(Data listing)
┄┄┄┄┄┄┄┄┄┄

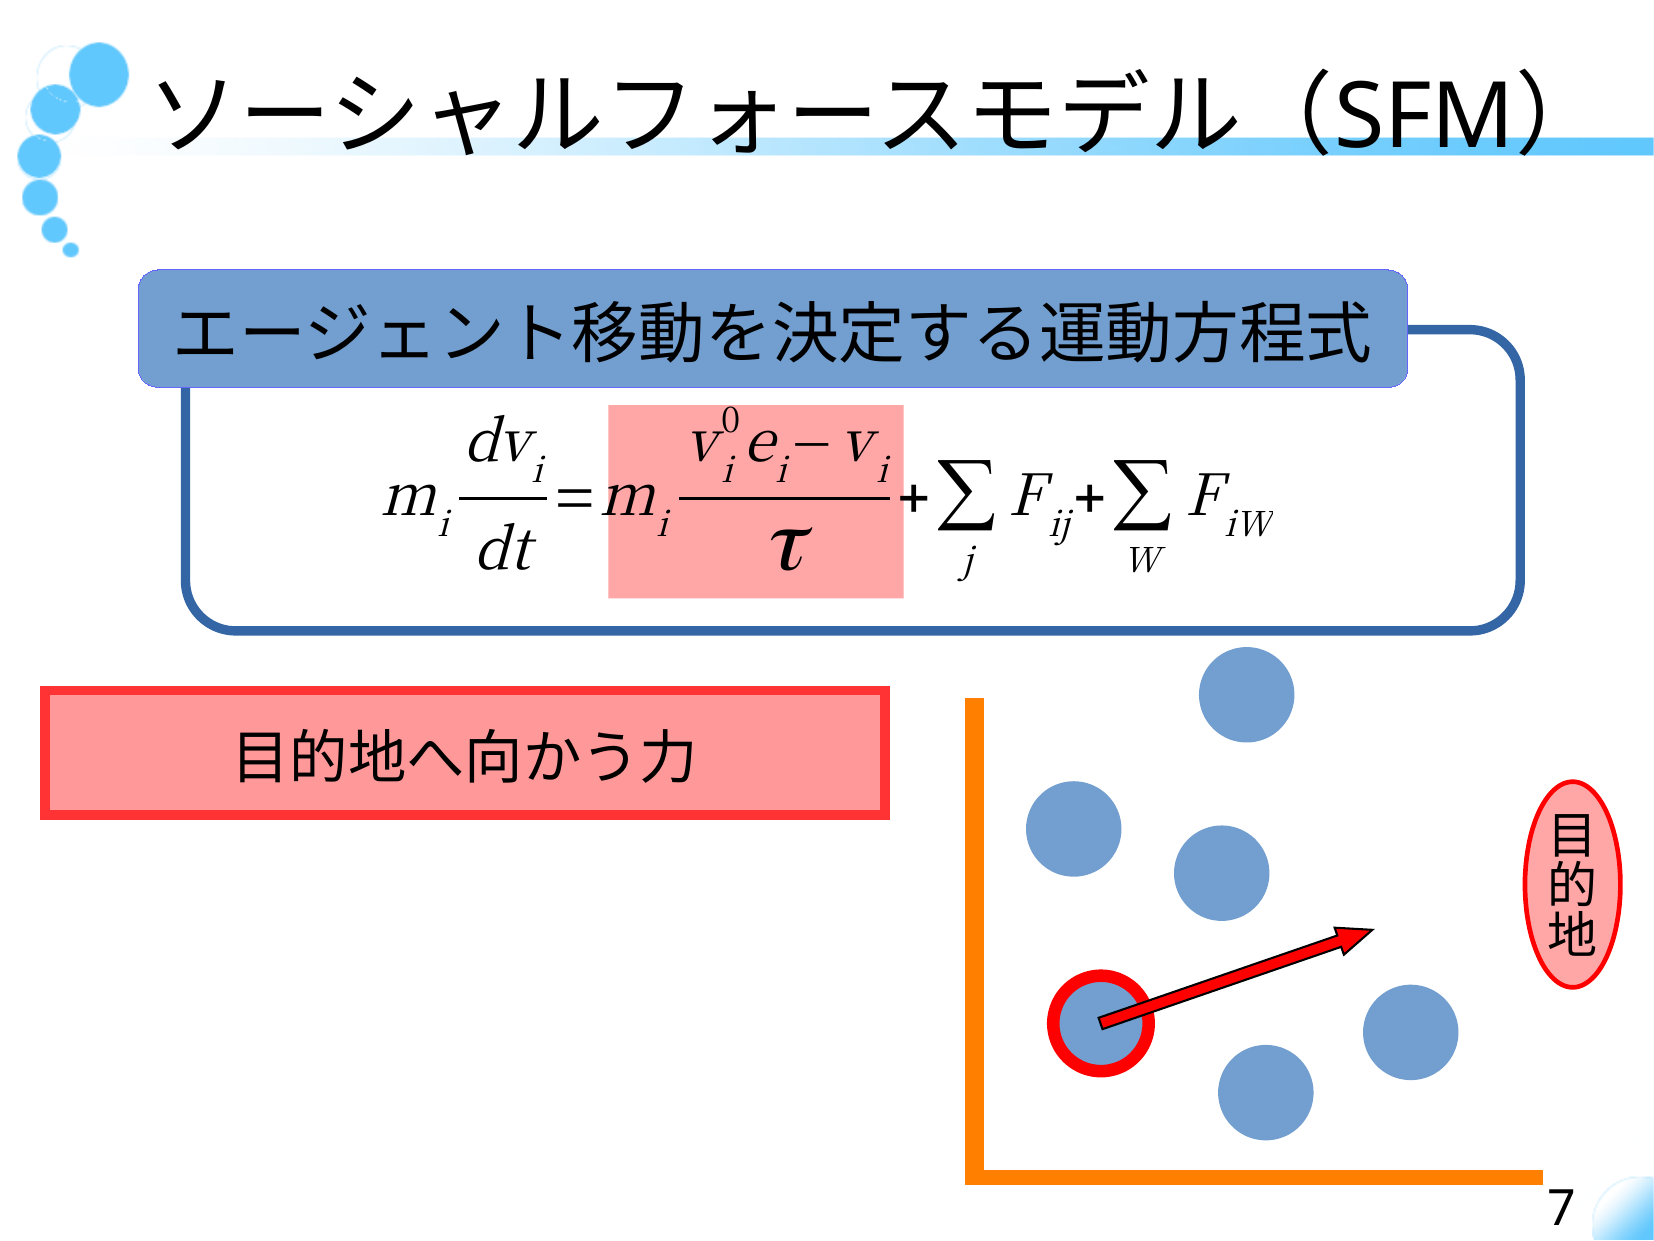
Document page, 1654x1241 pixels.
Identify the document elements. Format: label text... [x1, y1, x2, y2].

text_box 目的地 [1524, 781, 1621, 988]
text_box [1026, 781, 1122, 877]
text_box [1363, 984, 1459, 1081]
text_box 目的地へ向かう力 [44, 690, 886, 816]
text_box [1218, 1044, 1314, 1141]
picture [0, 0, 1654, 1240]
text_box [1198, 647, 1295, 743]
chart [380, 393, 1273, 601]
text_box [965, 698, 1543, 1185]
text_box [1053, 927, 1373, 1072]
text_box エージェント移動を決定する運動方程式 [138, 269, 1408, 388]
title ソーシャルフォースモデル（SFM） [147, 55, 1636, 266]
text_box [738, 519, 857, 591]
text_box [191, 335, 1515, 539]
text_box [64, 263, 1589, 539]
text_box [1174, 825, 1270, 921]
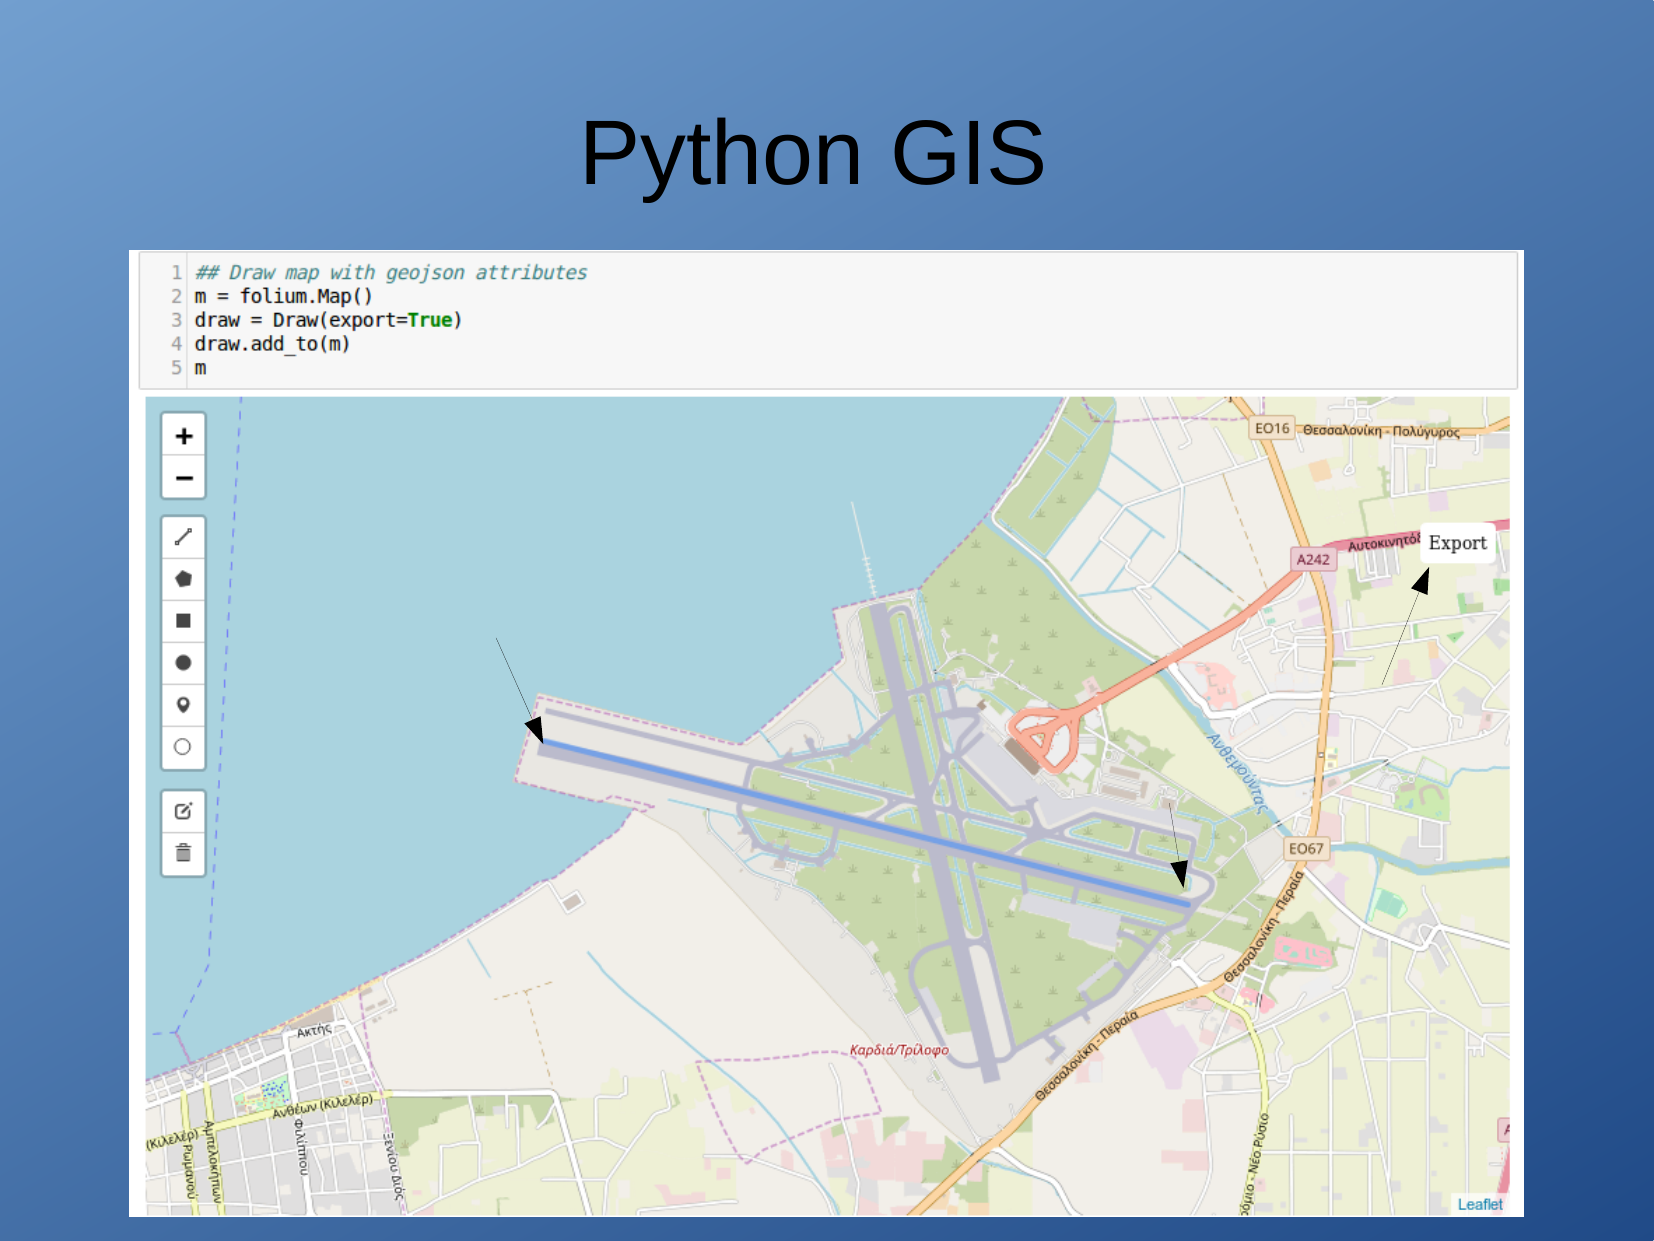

┄┄┄┄┄┄┄┄┄┄

*SHORT EXERCISE*: Copy every line of the records above word for word, but leave the pictures out of your answer.

*WORKED SOLUTION*:
Document page, 1654x1241 pixels.
Identify the document elements. Format: label text... [x1, y1, x2, y2].

text_box 目的地 [1524, 781, 1621, 988]
text_box [1026, 781, 1122, 877]
text_box [1363, 984, 1459, 1081]
text_box 目的地へ向かう力 [44, 690, 886, 816]
text_box [1218, 1044, 1314, 1141]
picture [0, 0, 1654, 1240]
text_box [1198, 647, 1295, 743]
chart [380, 393, 1273, 601]
text_box [965, 698, 1543, 1185]
text_box [1053, 927, 1373, 1072]
text_box エージェント移動を決定する運動方程式 [138, 269, 1408, 388]
title ソーシャルフォースモデル（SFM） [147, 55, 1636, 266]
text_box [738, 519, 857, 591]
text_box [191, 335, 1515, 539]
text_box [64, 263, 1589, 539]
text_box [1174, 825, 1270, 921]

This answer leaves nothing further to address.